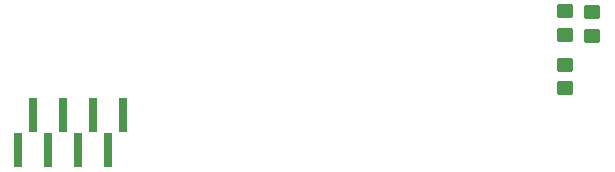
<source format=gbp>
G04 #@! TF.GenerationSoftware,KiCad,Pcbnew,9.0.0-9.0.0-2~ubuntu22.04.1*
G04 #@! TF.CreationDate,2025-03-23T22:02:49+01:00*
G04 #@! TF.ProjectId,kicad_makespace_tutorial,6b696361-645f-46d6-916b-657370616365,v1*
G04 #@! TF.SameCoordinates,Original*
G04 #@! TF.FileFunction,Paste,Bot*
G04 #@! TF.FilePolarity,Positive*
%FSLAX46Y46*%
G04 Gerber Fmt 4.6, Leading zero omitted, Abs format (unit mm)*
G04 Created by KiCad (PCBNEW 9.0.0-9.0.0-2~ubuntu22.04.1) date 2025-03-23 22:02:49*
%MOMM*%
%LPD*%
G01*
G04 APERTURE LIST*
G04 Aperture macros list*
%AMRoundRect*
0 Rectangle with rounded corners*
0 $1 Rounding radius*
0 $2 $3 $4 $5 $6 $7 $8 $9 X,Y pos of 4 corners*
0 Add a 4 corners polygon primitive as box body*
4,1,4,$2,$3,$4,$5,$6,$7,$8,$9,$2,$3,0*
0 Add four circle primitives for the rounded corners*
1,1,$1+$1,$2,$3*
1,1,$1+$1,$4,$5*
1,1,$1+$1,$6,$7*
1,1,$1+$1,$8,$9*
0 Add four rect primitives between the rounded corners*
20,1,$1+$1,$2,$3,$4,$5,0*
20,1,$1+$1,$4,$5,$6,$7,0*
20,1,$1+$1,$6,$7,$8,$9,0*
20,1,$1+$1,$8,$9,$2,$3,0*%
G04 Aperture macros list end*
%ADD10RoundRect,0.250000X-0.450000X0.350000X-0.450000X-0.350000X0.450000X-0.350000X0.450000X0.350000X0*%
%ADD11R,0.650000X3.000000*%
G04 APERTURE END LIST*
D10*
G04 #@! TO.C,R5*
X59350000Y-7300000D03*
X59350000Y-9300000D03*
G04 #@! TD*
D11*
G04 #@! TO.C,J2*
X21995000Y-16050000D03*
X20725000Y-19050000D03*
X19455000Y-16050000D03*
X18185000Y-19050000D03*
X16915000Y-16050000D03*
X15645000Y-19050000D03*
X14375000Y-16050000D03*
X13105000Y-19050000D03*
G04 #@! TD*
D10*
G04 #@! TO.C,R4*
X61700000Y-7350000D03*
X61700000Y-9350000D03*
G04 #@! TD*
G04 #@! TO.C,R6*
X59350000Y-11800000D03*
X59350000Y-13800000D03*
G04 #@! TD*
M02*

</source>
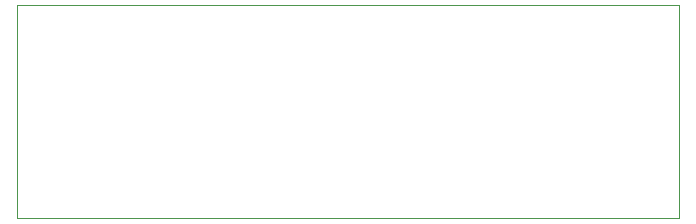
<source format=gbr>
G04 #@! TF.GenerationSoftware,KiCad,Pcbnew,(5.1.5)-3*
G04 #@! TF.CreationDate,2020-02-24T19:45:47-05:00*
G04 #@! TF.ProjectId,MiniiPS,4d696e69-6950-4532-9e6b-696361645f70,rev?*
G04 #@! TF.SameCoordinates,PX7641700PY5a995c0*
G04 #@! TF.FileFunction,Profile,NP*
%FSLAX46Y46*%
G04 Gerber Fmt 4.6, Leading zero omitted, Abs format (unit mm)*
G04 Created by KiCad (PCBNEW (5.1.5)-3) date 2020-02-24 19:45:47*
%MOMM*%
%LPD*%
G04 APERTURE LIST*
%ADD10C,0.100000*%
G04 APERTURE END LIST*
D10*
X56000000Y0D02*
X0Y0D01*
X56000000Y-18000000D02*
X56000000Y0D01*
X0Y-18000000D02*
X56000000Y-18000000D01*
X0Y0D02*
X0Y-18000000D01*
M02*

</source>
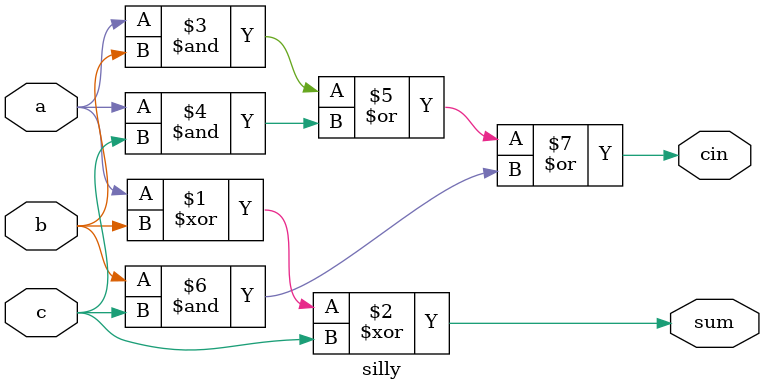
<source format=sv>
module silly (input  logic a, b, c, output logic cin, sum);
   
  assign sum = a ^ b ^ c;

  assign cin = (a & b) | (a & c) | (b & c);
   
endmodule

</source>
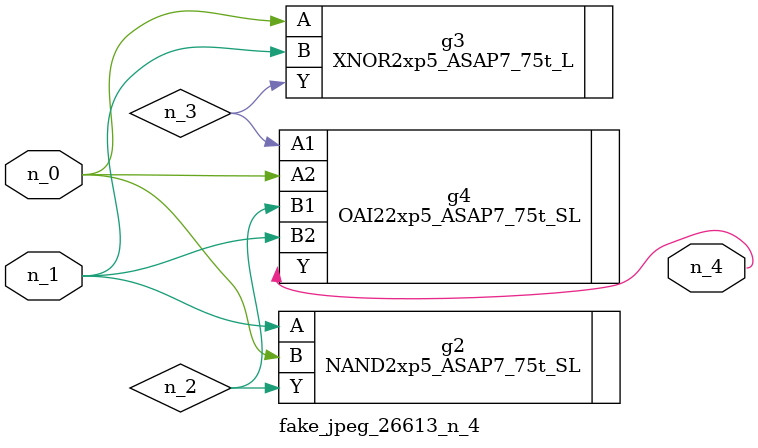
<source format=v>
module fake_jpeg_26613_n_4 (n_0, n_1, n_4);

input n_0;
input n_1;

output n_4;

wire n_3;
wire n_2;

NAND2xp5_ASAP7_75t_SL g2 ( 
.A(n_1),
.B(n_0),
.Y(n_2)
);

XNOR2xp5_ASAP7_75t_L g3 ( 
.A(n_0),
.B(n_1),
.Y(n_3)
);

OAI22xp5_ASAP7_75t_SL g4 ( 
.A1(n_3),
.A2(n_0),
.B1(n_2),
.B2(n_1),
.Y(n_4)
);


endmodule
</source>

▬▬▬▬▬▬

* Exercise *
Your job is to transcribe the records exactly and in full. Pictures are not part of the copy.

* Reply to the exercise *
<source format=gbp>
G04 #@! TF.GenerationSoftware,KiCad,Pcbnew,9.0.0-9.0.0-2~ubuntu22.04.1*
G04 #@! TF.CreationDate,2025-03-23T22:02:49+01:00*
G04 #@! TF.ProjectId,kicad_makespace_tutorial,6b696361-645f-46d6-916b-657370616365,v1*
G04 #@! TF.SameCoordinates,Original*
G04 #@! TF.FileFunction,Paste,Bot*
G04 #@! TF.FilePolarity,Positive*
%FSLAX46Y46*%
G04 Gerber Fmt 4.6, Leading zero omitted, Abs format (unit mm)*
G04 Created by KiCad (PCBNEW 9.0.0-9.0.0-2~ubuntu22.04.1) date 2025-03-23 22:02:49*
%MOMM*%
%LPD*%
G01*
G04 APERTURE LIST*
G04 Aperture macros list*
%AMRoundRect*
0 Rectangle with rounded corners*
0 $1 Rounding radius*
0 $2 $3 $4 $5 $6 $7 $8 $9 X,Y pos of 4 corners*
0 Add a 4 corners polygon primitive as box body*
4,1,4,$2,$3,$4,$5,$6,$7,$8,$9,$2,$3,0*
0 Add four circle primitives for the rounded corners*
1,1,$1+$1,$2,$3*
1,1,$1+$1,$4,$5*
1,1,$1+$1,$6,$7*
1,1,$1+$1,$8,$9*
0 Add four rect primitives between the rounded corners*
20,1,$1+$1,$2,$3,$4,$5,0*
20,1,$1+$1,$4,$5,$6,$7,0*
20,1,$1+$1,$6,$7,$8,$9,0*
20,1,$1+$1,$8,$9,$2,$3,0*%
G04 Aperture macros list end*
%ADD10RoundRect,0.250000X-0.450000X0.350000X-0.450000X-0.350000X0.450000X-0.350000X0.450000X0.350000X0*%
%ADD11R,0.650000X3.000000*%
G04 APERTURE END LIST*
D10*
G04 #@! TO.C,R5*
X59350000Y-7300000D03*
X59350000Y-9300000D03*
G04 #@! TD*
D11*
G04 #@! TO.C,J2*
X21995000Y-16050000D03*
X20725000Y-19050000D03*
X19455000Y-16050000D03*
X18185000Y-19050000D03*
X16915000Y-16050000D03*
X15645000Y-19050000D03*
X14375000Y-16050000D03*
X13105000Y-19050000D03*
G04 #@! TD*
D10*
G04 #@! TO.C,R4*
X61700000Y-7350000D03*
X61700000Y-9350000D03*
G04 #@! TD*
G04 #@! TO.C,R6*
X59350000Y-11800000D03*
X59350000Y-13800000D03*
G04 #@! TD*
M02*

</source>
<source format=gbr>
G04 #@! TF.GenerationSoftware,KiCad,Pcbnew,(5.1.5)-3*
G04 #@! TF.CreationDate,2020-02-24T19:45:47-05:00*
G04 #@! TF.ProjectId,MiniiPS,4d696e69-6950-4532-9e6b-696361645f70,rev?*
G04 #@! TF.SameCoordinates,PX7641700PY5a995c0*
G04 #@! TF.FileFunction,Profile,NP*
%FSLAX46Y46*%
G04 Gerber Fmt 4.6, Leading zero omitted, Abs format (unit mm)*
G04 Created by KiCad (PCBNEW (5.1.5)-3) date 2020-02-24 19:45:47*
%MOMM*%
%LPD*%
G04 APERTURE LIST*
%ADD10C,0.100000*%
G04 APERTURE END LIST*
D10*
X56000000Y0D02*
X0Y0D01*
X56000000Y-18000000D02*
X56000000Y0D01*
X0Y-18000000D02*
X56000000Y-18000000D01*
X0Y0D02*
X0Y-18000000D01*
M02*

</source>
<source format=sv>
module silly (input  logic a, b, c, output logic cin, sum);
   
  assign sum = a ^ b ^ c;

  assign cin = (a & b) | (a & c) | (b & c);
   
endmodule

</source>
<source format=v>
module fake_jpeg_26613_n_4 (n_0, n_1, n_4);

input n_0;
input n_1;

output n_4;

wire n_3;
wire n_2;

NAND2xp5_ASAP7_75t_SL g2 ( 
.A(n_1),
.B(n_0),
.Y(n_2)
);

XNOR2xp5_ASAP7_75t_L g3 ( 
.A(n_0),
.B(n_1),
.Y(n_3)
);

OAI22xp5_ASAP7_75t_SL g4 ( 
.A1(n_3),
.A2(n_0),
.B1(n_2),
.B2(n_1),
.Y(n_4)
);


endmodule
</source>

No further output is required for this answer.